Abstract - As the age of big data approaches, methods of massive scale data management are rapidly evolving. The traditional machine learning methods can no longer satisfy the exponential development of big data; there is a common assumption in these data-driving methods that the distribution of both the training data and testing data should be equivalent. A model built using today's data will not adequately address the classification tasks tomorrow if the distribution of the data item values has changed. Transfer learning is emerging as a solution to this issue, and many methods have been proposed. Few of the existing methods, however, explicitly indicate the solution to the case where the labels' distributions in two domains are different. This work proposes the fuzzy rule-based methods to deal with transfer learning problems where the discrepancy between the two domains shows in the label spaces. The presented methods are validated in both the synthetic and real-world datasets, and the experimental results verify the effectiveness of the introduced methods.
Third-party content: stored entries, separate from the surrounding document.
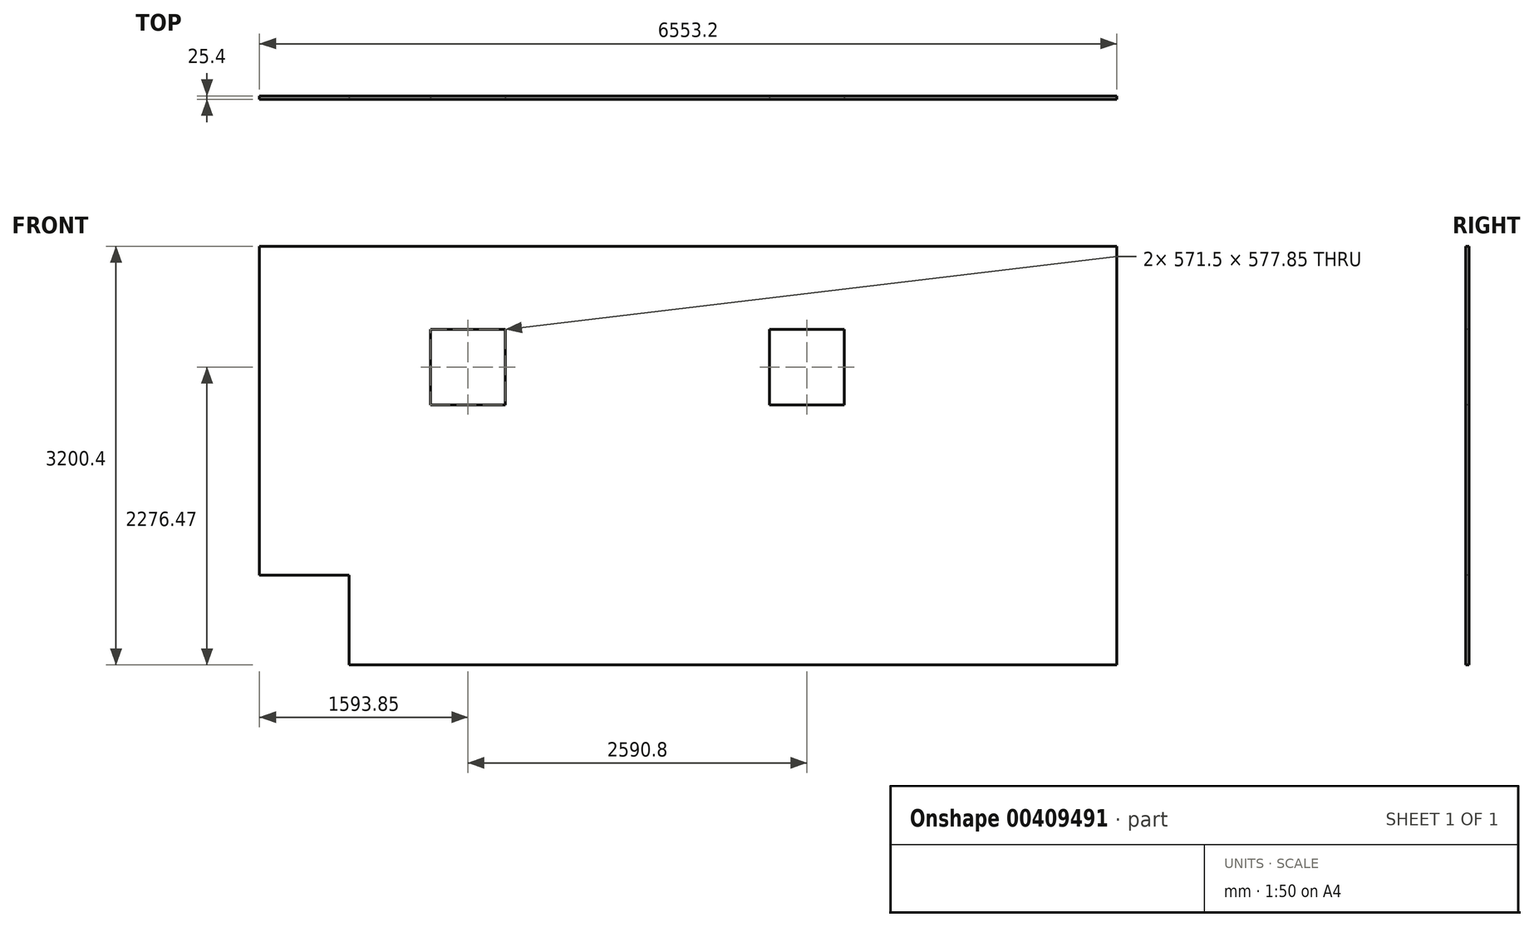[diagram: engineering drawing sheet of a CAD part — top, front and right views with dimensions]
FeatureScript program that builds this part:
annotation { "Feature Type Name" : "Feature", "Feature Type Description" : "" }
export const myFeature = defineFeature(function(context is Context, id is Id, definition is map)
    precondition{}
    {
        {
            var Q0;
            Q0=qCreatedBy(makeId("Front.planeOp"),FACE);
            var sketch = newSketch(context, id + "F0", { "sketchPlane" : qUnion([Q0])});
            skLineSegment(sketch, "E0", {"start": v(0, -1600.2) * mm, "end": v(3276.6, -1600.2) * mm});
            skLineSegment(sketch, "E1", {"start": v(3276.6, -1600.2) * mm, "end": v(3276.6, 1600.2) * mm});
            skLineSegment(sketch, "E2", {"start": v(3276.6, 1600.2) * mm, "end": v(0, 1600.2) * mm});
            skLineSegment(sketch, "E3", {"start": v(0, -1600.2) * mm, "end": v(-2590.8, -1600.2) * mm});
            skLineSegment(sketch, "E4", {"start": v(-2590.8, -1600.2) * mm, "end": v(-2590.8, -914.4) * mm});
            skLineSegment(sketch, "E5", {"start": v(-2590.8, -914.4) * mm, "end": v(-3276.6, -914.4) * mm});
            skLineSegment(sketch, "E6", {"start": v(-3276.6, -914.4) * mm, "end": v(-3276.6, 1600.2) * mm});
            skLineSegment(sketch, "E7", {"start": v(0, 1600.2) * mm, "end": v(-3276.6, 1600.2) * mm});
            skLineSegment(sketch, "E8.MirrorCS", {"start": v(622.3, 965.2) * mm, "end": v(622.3, 387.35) * mm});
            skLineSegment(sketch, "E9.MirrorCS", {"start": v(1193.8, 965.2) * mm, "end": v(1193.8, 387.35) * mm});
            skLineSegment(sketch, "E10.MirrorCS", {"start": v(1193.8, 965.2) * mm, "end": v(622.3, 965.2) * mm});
            skLineSegment(sketch, "E11.MirrorCS", {"start": v(1193.8, 387.35) * mm, "end": v(622.3, 387.35) * mm});
            skLineSegment(sketch, "E12.bottom", {"start": v(-1968.5, 965.2) * mm, "end": v(-1397, 965.2) * mm});
            skLineSegment(sketch, "E12.top", {"start": v(-1968.5, 387.35) * mm, "end": v(-1397, 387.35) * mm});
            skLineSegment(sketch, "E12.left", {"start": v(-1968.5, 965.2) * mm, "end": v(-1968.5, 387.35) * mm});
            skLineSegment(sketch, "E12.right", {"start": v(-1397, 965.2) * mm, "end": v(-1397, 387.35) * mm});
            skSolve(sketch);
        }
        {
            var Q0;
            Q0=makeQuery(id+"F0.imprint","IMPRINT",FACE,{"disambiguationData":[TD([[makeQuery(id+"F0.imprint","IMPRINT",EDGE,{"derivedFrom":sQuery(id+"F0.wireOp",EDGE,"E0")}),1.0]])]});
            extrude(context, id + "F1", {"entities" : qUnion([Q0]), "oppositeDirection" : true, "depth" : 25.4 * mm});
        }
    });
Abstract - Classification learning is a very complex process whose success and failure ratio depends on a high amount of elements. One of them is the representation mean used for the data that is employed in the process. Granularity of the data used for classification learning purposes can affect dramatically the success and failure ratio of the obtained classification. In this paper, multi-granular fuzzy linguistic modelling methods are applied over the classification learning data in order to modify their granularity and increase the classification success ratio. Thanks to multi-granular fuzzy linguistic modelling methods, it is possible to automatically modify the data granularity in order to determine which data representation is the one that provides the better classification results in the learning process.